Comment sortir d'une SCI familiale en 2026 ?
Pourquoi sortir d'une SCI familiale ?
Diverses raisons peuvent motiver la sortie d'une SCI familiale : divorce, mésentente entre associés, besoin de liquidités, départ à l'étranger, vente du bien sous-jacent, restructuration patrimoniale.
Trois méthodes principales : (1) cession de ses parts à un autre associé ou un tiers, (2) rachat des parts par la SCI elle-même (réduction de capital), (3) liquidation complète de la SCI avec partage du patrimoine.
Méthode 1 : Cession de parts
L'associé sortant cède ses parts soit à un autre associé existant (rachat interne), soit à un tiers (rachat externe avec accord de la majorité des associés).
Démarches : évaluation des parts (valeur de l'actif net + décote éventuelle), acte de cession par notaire ou sous seing privé, agrément éventuel de la cession (selon clauses des statuts), enregistrement auprès du SIE.
Fiscalité (SCI à l'IR) : plus-value calculée comme une cession d'immeuble (article 150 UB CGI), abattements pour durée de détention. Pour une détention > 22 ans : exonération IR.
Fiscalité (SCI à l'IS) : plus-value professionnelle, réintégration des amortissements + IS. Plus lourde fiscalement.
Méthode 2 : Rachat par la SCI (réduction de capital)
La SCI achète elle-même les parts de l'associé sortant et les annule (réduction de capital).
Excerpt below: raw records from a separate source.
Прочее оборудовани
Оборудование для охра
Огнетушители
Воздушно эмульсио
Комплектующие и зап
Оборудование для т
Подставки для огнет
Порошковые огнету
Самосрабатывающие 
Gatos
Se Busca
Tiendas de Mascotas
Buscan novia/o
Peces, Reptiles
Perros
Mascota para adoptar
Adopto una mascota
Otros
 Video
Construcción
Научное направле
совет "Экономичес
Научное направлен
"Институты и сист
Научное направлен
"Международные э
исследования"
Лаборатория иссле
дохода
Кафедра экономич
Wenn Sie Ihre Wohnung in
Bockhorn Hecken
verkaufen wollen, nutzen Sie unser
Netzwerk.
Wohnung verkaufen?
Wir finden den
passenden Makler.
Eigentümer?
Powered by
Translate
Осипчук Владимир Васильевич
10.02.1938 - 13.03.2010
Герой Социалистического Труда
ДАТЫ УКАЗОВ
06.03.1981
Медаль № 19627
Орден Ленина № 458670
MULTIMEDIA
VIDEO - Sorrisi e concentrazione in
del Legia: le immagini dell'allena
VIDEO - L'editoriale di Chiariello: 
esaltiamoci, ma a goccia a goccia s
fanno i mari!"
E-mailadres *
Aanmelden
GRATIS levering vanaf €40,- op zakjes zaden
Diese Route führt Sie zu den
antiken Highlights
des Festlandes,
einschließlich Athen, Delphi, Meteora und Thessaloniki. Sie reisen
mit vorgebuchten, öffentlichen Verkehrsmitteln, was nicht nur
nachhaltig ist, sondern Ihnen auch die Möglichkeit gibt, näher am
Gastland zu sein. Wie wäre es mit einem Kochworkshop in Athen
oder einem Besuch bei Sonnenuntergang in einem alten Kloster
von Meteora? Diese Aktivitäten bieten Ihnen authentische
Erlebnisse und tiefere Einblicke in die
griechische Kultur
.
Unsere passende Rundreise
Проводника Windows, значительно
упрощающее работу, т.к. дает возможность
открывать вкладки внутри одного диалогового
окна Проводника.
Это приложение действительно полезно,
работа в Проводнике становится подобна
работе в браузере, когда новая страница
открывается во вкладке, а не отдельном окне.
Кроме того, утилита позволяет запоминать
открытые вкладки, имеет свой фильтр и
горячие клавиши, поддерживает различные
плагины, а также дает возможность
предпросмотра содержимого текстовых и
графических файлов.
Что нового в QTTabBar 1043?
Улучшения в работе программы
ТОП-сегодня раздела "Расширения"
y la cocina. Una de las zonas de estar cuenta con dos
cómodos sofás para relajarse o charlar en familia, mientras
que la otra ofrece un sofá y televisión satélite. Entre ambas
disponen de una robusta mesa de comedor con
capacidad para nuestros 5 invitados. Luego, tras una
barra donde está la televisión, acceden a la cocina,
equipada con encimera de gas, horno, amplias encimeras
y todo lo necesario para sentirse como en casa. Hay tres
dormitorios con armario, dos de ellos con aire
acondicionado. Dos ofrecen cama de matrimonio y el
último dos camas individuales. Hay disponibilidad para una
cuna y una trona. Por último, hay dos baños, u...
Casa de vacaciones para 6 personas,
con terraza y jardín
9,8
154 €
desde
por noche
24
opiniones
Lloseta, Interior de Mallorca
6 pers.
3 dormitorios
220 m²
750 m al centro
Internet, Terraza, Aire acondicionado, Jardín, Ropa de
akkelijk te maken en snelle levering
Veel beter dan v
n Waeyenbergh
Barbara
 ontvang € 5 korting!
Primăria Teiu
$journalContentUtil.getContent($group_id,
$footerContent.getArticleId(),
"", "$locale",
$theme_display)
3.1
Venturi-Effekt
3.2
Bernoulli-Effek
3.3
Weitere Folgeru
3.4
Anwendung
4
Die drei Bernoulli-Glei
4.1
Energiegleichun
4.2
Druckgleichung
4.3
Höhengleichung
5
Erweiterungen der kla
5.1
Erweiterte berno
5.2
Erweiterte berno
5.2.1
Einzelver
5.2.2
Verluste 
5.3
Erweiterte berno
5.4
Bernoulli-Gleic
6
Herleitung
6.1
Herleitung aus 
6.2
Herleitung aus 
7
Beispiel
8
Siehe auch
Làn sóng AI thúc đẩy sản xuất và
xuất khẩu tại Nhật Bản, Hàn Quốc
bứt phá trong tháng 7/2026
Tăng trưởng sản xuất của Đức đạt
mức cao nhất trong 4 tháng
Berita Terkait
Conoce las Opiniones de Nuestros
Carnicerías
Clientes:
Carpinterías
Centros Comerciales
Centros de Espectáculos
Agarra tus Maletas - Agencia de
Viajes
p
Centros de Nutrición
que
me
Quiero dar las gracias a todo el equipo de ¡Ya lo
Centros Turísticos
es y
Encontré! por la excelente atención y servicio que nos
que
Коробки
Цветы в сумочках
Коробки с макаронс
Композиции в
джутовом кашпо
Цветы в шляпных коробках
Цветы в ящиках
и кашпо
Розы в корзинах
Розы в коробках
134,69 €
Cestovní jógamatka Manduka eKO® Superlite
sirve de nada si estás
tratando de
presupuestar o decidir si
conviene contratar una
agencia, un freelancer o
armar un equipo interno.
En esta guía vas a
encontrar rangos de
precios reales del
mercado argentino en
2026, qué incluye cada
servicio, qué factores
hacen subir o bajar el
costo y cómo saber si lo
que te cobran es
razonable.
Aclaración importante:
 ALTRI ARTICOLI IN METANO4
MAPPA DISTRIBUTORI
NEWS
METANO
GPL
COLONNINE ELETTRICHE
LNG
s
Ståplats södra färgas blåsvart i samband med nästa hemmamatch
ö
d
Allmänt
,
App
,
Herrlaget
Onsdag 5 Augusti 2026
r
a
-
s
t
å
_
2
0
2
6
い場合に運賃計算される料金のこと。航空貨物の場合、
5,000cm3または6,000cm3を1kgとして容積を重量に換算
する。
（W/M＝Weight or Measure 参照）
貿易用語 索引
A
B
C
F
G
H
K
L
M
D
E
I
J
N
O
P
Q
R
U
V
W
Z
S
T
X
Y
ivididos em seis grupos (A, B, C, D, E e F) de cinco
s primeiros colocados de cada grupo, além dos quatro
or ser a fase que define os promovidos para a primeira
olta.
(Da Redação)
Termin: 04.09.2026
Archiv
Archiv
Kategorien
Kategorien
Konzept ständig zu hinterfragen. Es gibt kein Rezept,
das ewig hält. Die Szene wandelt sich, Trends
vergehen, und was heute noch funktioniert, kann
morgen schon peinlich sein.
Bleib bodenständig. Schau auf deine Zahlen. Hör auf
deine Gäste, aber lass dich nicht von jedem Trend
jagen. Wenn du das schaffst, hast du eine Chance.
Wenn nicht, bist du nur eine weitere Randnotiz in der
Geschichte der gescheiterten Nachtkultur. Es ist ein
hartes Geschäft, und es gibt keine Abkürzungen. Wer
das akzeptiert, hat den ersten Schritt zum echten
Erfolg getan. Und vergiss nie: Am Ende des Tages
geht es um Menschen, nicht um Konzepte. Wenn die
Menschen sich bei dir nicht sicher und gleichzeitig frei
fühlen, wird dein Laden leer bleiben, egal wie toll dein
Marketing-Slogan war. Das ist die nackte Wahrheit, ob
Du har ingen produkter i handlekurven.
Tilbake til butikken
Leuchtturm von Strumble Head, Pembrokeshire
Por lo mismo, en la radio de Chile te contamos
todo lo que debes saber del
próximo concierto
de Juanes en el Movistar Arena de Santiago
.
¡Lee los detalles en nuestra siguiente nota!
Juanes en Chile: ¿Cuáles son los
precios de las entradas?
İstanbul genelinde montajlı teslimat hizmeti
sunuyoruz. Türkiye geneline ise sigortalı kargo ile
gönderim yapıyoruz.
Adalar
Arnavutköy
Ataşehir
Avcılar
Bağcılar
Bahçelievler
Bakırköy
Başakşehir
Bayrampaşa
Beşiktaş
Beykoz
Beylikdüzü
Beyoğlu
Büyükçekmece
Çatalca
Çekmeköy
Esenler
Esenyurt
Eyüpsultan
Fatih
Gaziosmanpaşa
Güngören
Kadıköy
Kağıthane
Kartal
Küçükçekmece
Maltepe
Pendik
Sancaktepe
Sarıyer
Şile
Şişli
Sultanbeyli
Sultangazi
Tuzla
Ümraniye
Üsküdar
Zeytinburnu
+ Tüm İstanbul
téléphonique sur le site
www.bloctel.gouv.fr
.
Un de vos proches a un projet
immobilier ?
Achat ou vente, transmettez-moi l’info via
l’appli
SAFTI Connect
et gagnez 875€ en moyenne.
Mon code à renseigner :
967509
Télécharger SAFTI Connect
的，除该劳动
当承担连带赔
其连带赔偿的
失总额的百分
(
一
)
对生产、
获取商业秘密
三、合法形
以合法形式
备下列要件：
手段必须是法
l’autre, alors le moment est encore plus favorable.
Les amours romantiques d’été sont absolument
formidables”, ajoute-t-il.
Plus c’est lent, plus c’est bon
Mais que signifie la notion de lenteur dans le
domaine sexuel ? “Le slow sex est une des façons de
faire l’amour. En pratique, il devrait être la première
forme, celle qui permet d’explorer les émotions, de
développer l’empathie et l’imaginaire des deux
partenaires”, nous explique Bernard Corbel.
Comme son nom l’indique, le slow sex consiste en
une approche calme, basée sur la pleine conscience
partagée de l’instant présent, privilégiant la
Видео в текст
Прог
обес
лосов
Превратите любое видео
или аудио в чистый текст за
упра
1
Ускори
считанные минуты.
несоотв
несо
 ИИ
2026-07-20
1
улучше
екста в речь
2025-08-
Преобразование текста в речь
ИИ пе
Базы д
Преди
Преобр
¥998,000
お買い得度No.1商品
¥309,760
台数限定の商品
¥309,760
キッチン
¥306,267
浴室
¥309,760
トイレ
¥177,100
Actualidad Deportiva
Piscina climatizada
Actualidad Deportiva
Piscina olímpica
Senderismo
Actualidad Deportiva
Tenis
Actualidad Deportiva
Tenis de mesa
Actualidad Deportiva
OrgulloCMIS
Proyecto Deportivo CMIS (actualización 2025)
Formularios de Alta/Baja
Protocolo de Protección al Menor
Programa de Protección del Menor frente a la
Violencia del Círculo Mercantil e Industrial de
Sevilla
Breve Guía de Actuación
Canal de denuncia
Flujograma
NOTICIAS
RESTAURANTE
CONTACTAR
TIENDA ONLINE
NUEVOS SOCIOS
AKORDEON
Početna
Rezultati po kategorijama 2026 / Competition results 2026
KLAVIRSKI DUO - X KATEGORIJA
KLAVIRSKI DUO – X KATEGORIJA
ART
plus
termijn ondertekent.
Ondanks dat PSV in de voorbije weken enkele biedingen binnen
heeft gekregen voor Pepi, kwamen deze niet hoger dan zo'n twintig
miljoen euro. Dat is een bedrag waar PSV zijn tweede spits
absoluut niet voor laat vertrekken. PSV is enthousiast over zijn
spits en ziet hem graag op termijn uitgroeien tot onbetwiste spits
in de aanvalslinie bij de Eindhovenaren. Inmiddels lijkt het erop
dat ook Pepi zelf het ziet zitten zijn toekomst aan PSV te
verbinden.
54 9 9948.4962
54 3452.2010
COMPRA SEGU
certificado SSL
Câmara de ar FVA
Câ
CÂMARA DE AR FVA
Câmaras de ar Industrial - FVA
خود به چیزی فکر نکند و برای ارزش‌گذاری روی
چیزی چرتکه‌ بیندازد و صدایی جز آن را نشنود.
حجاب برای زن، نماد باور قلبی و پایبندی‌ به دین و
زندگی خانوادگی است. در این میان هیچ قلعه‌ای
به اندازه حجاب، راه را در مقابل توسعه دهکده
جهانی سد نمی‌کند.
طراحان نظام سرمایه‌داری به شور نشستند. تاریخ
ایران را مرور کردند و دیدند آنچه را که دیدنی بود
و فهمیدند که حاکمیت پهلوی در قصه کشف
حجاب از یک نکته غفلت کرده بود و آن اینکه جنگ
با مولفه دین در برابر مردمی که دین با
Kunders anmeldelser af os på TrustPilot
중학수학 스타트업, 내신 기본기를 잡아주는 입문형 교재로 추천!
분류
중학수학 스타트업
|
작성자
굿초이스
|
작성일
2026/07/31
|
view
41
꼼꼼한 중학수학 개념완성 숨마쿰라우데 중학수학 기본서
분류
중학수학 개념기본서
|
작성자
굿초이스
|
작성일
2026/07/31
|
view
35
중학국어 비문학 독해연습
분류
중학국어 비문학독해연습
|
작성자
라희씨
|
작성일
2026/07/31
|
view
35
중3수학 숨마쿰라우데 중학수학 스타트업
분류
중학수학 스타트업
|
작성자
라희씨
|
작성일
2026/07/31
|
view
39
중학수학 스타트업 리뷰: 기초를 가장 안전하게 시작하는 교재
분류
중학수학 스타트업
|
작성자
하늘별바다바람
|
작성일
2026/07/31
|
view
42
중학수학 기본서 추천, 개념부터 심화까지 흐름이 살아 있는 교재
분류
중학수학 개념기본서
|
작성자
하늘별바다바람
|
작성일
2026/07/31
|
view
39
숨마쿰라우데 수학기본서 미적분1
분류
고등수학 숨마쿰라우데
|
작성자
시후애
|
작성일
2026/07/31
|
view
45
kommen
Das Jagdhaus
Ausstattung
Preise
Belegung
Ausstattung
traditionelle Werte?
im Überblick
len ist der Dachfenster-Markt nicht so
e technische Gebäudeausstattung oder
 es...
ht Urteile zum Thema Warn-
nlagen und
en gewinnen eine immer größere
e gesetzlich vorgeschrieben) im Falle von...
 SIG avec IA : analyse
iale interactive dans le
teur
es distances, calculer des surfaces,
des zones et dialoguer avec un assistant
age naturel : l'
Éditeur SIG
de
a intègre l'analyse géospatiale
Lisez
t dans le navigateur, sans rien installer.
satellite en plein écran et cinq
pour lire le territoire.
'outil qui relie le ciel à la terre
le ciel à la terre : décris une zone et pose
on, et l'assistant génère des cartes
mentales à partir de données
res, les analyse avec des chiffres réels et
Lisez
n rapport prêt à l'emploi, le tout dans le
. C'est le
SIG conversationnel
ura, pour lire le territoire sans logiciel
Plus rare mais possible.
Démarches : décision en AG (majorité requise selon les statuts), évaluation des parts, paiement par la SCI à l'associé sortant, modification des statuts, enregistrement.
Conditions : la SCI doit avoir les liquidités pour racheter (ou contracter un crédit), respecter les règles de réduction de capital (pas en dessous du minimum légal).
Méthode 3 : Liquidation complète de la SCI
Tous les associés décident de dissoudre la SCI. Les biens immobiliers sont soit vendus à un tiers (et le produit partagé), soit attribués aux associés (partage en nature avec soulte éventuelle).
Démarches : AG décidant la dissolution (majorité unanime souvent requise), nomination d'un liquidateur, réalisation de l'actif (ventes ou attribution), apurement du passif (dettes), partage du boni de liquidation.
Fiscalité : taxation comme une cession (plus-value) pour chaque associé sur sa quote-part. Coût notaire + liquidateur : 2-5 % de la valeur du patrimoine.
Quel choix selon votre situation ?
Cession de parts à un autre associé (interne) : situation classique, simple, peu coûteuse. Privilégier en cas d'entente.
Cession à un tiers (externe) : si aucun autre associé n'est intéressé. Nécessite agrément des autres associés.
Rachat par la SCI : si la SCI a les liquidités, permet aux associés restants de garder le contrôle sans capital supplémentaire.
Liquidation : en cas de mésentente profonde ou de décision collective de fin de la SCI. Plus coûteux mais permet une sortie nette.